Some experts have talked about hypothetical, sophisticated cyberattacks on real-world facilities that are connected to the Internet, like the power grid and dams. But the situation described by Rubin suggests that a far more low-technology approach could cross the barrier between virtual and real realms.
Other automated attacks could easily follow, he said in an interview, including automated orders for hundreds of maintenance requests, package pick-ups and service calls.
Why risk unleashing such mischief by writing about it? That's always the question security researchers face, and Rubin said that he would never have released the paper if he thought that the attack would not emerge otherwise, or if there were no way to stop it. But the programming tools are out there, he said, and sites are vulnerable. It's only a matter of time before the "script kiddies" who start cyberattacks from code that others develop and share start trying to bury people in paper. "If we knew about it and did nothing, and then the attack was launched, we would be guilty of negligence," he wrote. "It is our judgment that the time has come to reveal this threat."
In the report, he also describes ways that Web sites can make the process of filling out forms hard for automated programs to do, in some cases simply by asking the user to answer an unexpected question or to solve a simple puzzle before proceeding. One of the fathers of computer science, Alan Turing, once suggested that artificial intelligence could be tested by seeing if a program could be good enough to fool a human being into thinking he was communicating with another person.
A "reverse Turing Test"--already in wide use in computer security to foil automated attacks--would stump a silicon brain while letting people get the information they need without much fuss, he said.
The paper, which can be found is available online, has impressed Bruce Schneier, a security expert who has been looking at these issues. He is writing about it for the latest edition of his widely read newsletter, Crypto-Gram.
"This interstitial area where cyberspace meets the real world is a ripe area of attack," he said in an interview. He sees this problem as being the real-world equivalent of a distributed "denial of service" attack, in which the attacker gets computers around the world to inundate a target machine with data, messages and other electronic detritus that make it impossible for legitimate users to get through to it.

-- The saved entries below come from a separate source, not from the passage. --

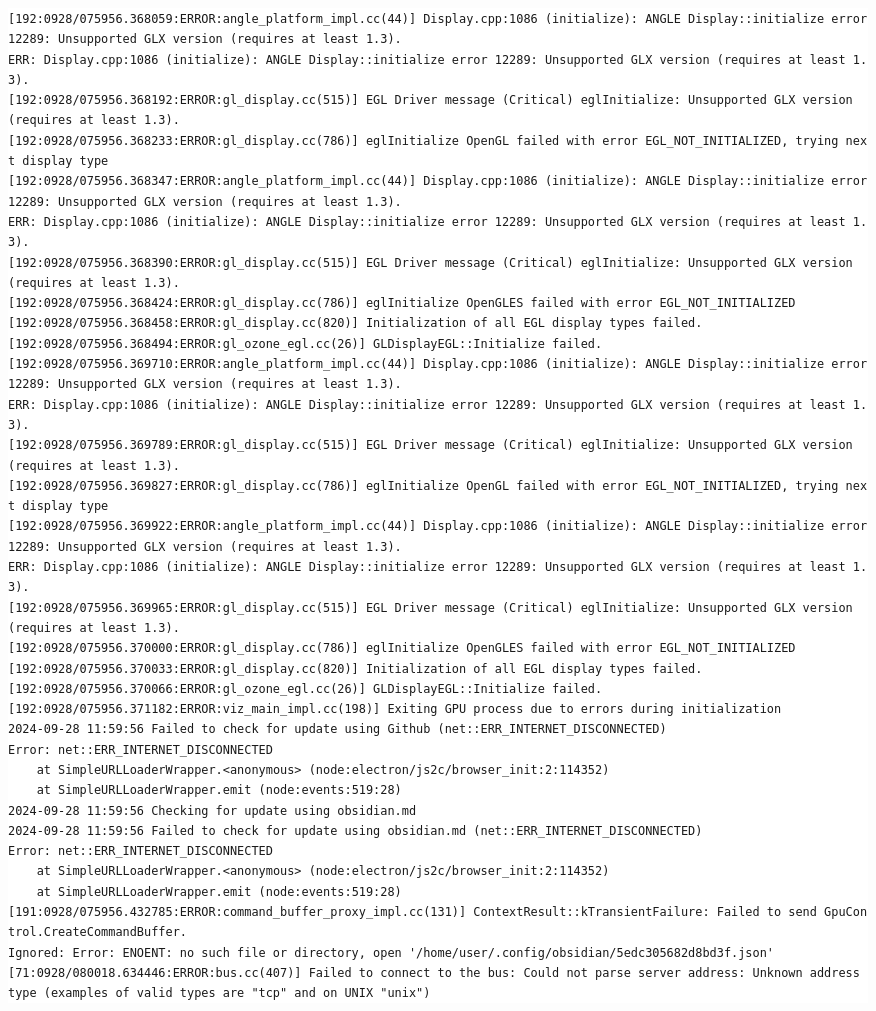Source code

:     [192:0928/075956.368059:ERROR:angle_platform_impl.cc(44)] Display.cpp:1086 (initialize): ANGLE Display::initialize error 12289: Unsupported GLX version (requires at least 1.3).
    ERR: Display.cpp:1086 (initialize): ANGLE Display::initialize error 12289: Unsupported GLX version (requires at least 1.3).
    [192:0928/075956.368192:ERROR:gl_display.cc(515)] EGL Driver message (Critical) eglInitialize: Unsupported GLX version (requires at least 1.3).
    [192:0928/075956.368233:ERROR:gl_display.cc(786)] eglInitialize OpenGL failed with error EGL_NOT_INITIALIZED, trying next display type
    [192:0928/075956.368347:ERROR:angle_platform_impl.cc(44)] Display.cpp:1086 (initialize): ANGLE Display::initialize error 12289: Unsupported GLX version (requires at least 1.3).
    ERR: Display.cpp:1086 (initialize): ANGLE Display::initialize error 12289: Unsupported GLX version (requires at least 1.3).
    [192:0928/075956.368390:ERROR:gl_display.cc(515)] EGL Driver message (Critical) eglInitialize: Unsupported GLX version (requires at least 1.3).
    [192:0928/075956.368424:ERROR:gl_display.cc(786)] eglInitialize OpenGLES failed with error EGL_NOT_INITIALIZED
    [192:0928/075956.368458:ERROR:gl_display.cc(820)] Initialization of all EGL display types failed.
    [192:0928/075956.368494:ERROR:gl_ozone_egl.cc(26)] GLDisplayEGL::Initialize failed.
    [192:0928/075956.369710:ERROR:angle_platform_impl.cc(44)] Display.cpp:1086 (initialize): ANGLE Display::initialize error 12289: Unsupported GLX version (requires at least 1.3).
    ERR: Display.cpp:1086 (initialize): ANGLE Display::initialize error 12289: Unsupported GLX version (requires at least 1.3).
    [192:0928/075956.369789:ERROR:gl_display.cc(515)] EGL Driver message (Critical) eglInitialize: Unsupported GLX version (requires at least 1.3).
    [192:0928/075956.369827:ERROR:gl_display.cc(786)] eglInitialize OpenGL failed with error EGL_NOT_INITIALIZED, trying next display type
    [192:0928/075956.369922:ERROR:angle_platform_impl.cc(44)] Display.cpp:1086 (initialize): ANGLE Display::initialize error 12289: Unsupported GLX version (requires at least 1.3).
    ERR: Display.cpp:1086 (initialize): ANGLE Display::initialize error 12289: Unsupported GLX version (requires at least 1.3).
    [192:0928/075956.369965:ERROR:gl_display.cc(515)] EGL Driver message (Critical) eglInitialize: Unsupported GLX version (requires at least 1.3).
    [192:0928/075956.370000:ERROR:gl_display.cc(786)] eglInitialize OpenGLES failed with error EGL_NOT_INITIALIZED
    [192:0928/075956.370033:ERROR:gl_display.cc(820)] Initialization of all EGL display types failed.
    [192:0928/075956.370066:ERROR:gl_ozone_egl.cc(26)] GLDisplayEGL::Initialize failed.
    [192:0928/075956.371182:ERROR:viz_main_impl.cc(198)] Exiting GPU process due to errors during initialization
    2024-09-28 11:59:56 Failed to check for update using Github (net::ERR_INTERNET_DISCONNECTED)
    Error: net::ERR_INTERNET_DISCONNECTED
        at SimpleURLLoaderWrapper.<anonymous> (node:electron/js2c/browser_init:2:114352)
        at SimpleURLLoaderWrapper.emit (node:events:519:28)
    2024-09-28 11:59:56 Checking for update using obsidian.md
    2024-09-28 11:59:56 Failed to check for update using obsidian.md (net::ERR_INTERNET_DISCONNECTED)
    Error: net::ERR_INTERNET_DISCONNECTED
        at SimpleURLLoaderWrapper.<anonymous> (node:electron/js2c/browser_init:2:114352)
        at SimpleURLLoaderWrapper.emit (node:events:519:28)
    [191:0928/075956.432785:ERROR:command_buffer_proxy_impl.cc(131)] ContextResult::kTransientFailure: Failed to send GpuControl.CreateCommandBuffer.
    Ignored: Error: ENOENT: no such file or directory, open '/home/user/.config/obsidian/5edc305682d8bd3f.json'
    [71:0928/080018.634446:ERROR:bus.cc(407)] Failed to connect to the bus: Could not parse server address: Unknown address type (examples of valid types are "tcp" and on UNIX "unix")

A spokeswoman for the U.S. Postal Service, Sue Brennan, said the attack described by Rubin might not work in practice. "The concepts in the document, while compelling, appear to be systematically flawed with regard to the controls our major mailers would have in place to prevent such an event from occurring," she said.
"That's good," Rubin said, but he argued that an attack that ordered only one catalog from thousands of sources might have serious effects before it could be detected. "I hope she's right," he said. But he did not sound optimistic.